O volume 2 de O Serenador de Horas, de Paulo VAS, inicia com um poema que diz:
“(...) Não tenho nada para contar//As coisas e eu fomos um só//Tudo aconteceu entre nós//(...)// Não tenho nada para contar(...)”
“Contar”, vem do latim computare, que significava “calcular”, “estimar” e a palavra foi recuperada, já na idade moderna, para designar as máquinas que ajudavam a efectuar cálculos.
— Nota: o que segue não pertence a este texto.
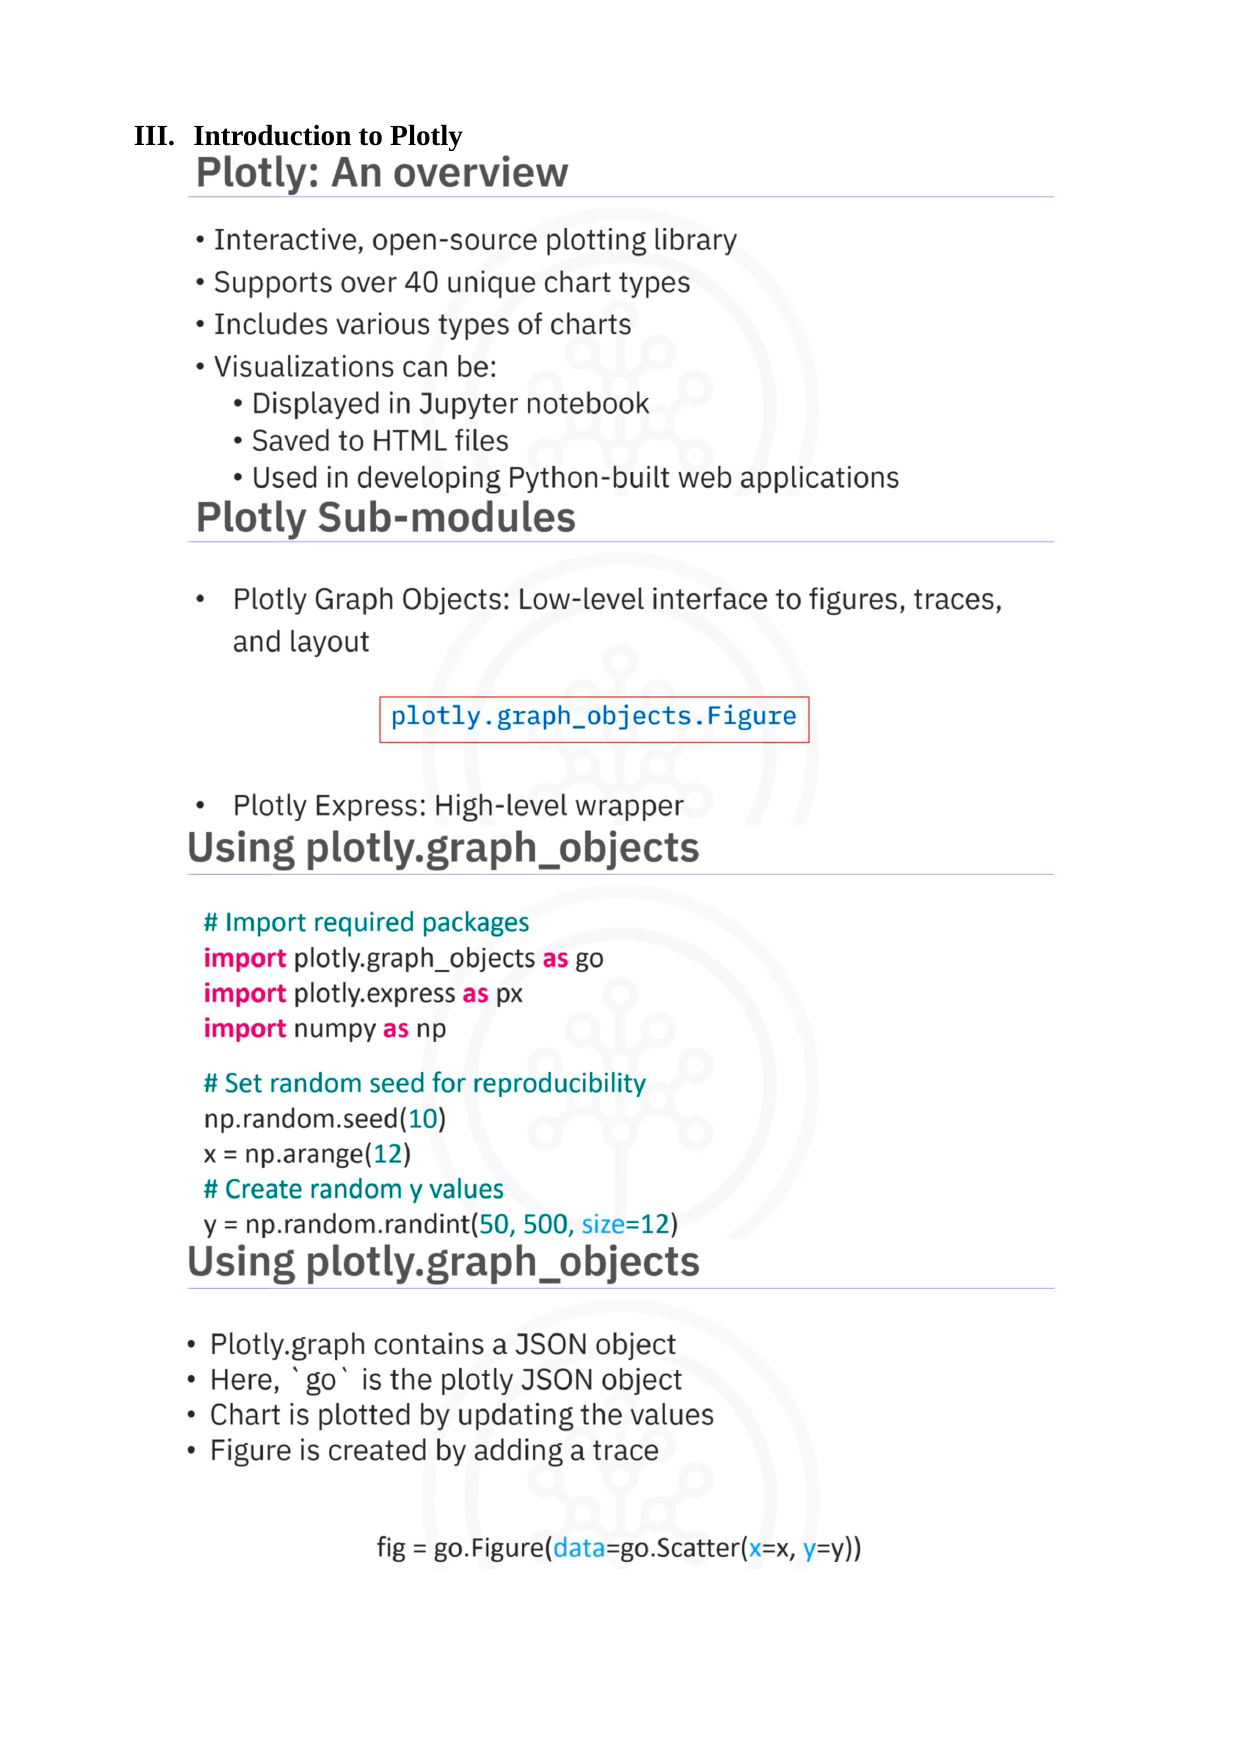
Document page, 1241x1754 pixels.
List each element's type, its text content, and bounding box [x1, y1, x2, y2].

list Introduction to Plotly [175, 118, 1122, 151]
picture [118, 151, 1123, 1569]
Na linguagem corrente, contar é tanto determinar o número, como narrar e esperar algo com base numa estimativa. Todos estes conceitos ou situações sugerem relações explícitas e claras de causa-efeito, lógica, sequência, “ordem natural das coisas”, conformando aquilo que hoje designamos por informação. A informação está, rapidamente, a tomar o lugar das coisas, assumindo-se como principal fonte de estímulo, em detrimento da experiência corporal.
Toda a linguagem dita assertiva, toda a afirmação clara resulta de uma simplificação. Este processo simplificador é absolutamente necessário para a “vida prática”. A vida prática é o conjunto de actividades que conformam a subsistência. Entende-se aqui por subsistência todos os degraus da pirâmide de Maslow, à excepção do último, que pode ou não existir, consoante o indivíduo (formando uma pirâmide truncada), e inclui não só as necessidades básicas de segurança, alimentação, mas também a realização pessoal e afirmação social. O último degrau é assim reservado para aquilo que não tem utilidade prática e que pode existir apenas na esfera interior do indivíduo.
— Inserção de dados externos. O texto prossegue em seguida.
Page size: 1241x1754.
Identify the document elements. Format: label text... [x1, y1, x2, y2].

A poesia pode ser vista como a linguagem desligada da subsistência, nos termos acima definidos, ainda que possa usar, e inevitavelmente use, os termos, temas e formas de expressão que são próprias desse conjunto de actividades práticas. É uma linguagem corporal em que as palavras são, antes de mais, gestos e, menos, signos com uma função rigidamente definida de significante/significado.
A linguagem poética do Paulo ecoa de uma oscilação numa topografia contínua e contaminada pelos pólos opostos que delimitam esses territórios, e que permanecem simultaneamente misturados e imiscíveis.
Esses terrenos estendem-se
no tempo: passado e presente
no espaço: longe e perto
na consciência: sonho - realidade - memória
na ontologia: ser - existir - morte
Estes são os espaços de encontro entre a realidade e a percepção, livres dos dispositivos organizadores - pré-concepções, classificações, causa-efeito - que traduzem o condicionamento intelectual e social.
Essa liberdade/libertação gera um movimento que é fluido, de uma matéria que passa a ser plástica.
Por outro lado, é usada com frequência uma forma de designação auto-descritiva:
“A luz na água”
“O cabelo, a minha companhia no cemitério"
“O vento, a hesitar no musgo e nas fendas da parede”
“Há quanto tempo estão ali aqueles limões?”
Estas frases, simples, gramaticamente não descritivas, convocam uma cumplicidade com o leitor, que as apreende como imagens falantes, dispensando outras palavras e adjectivações.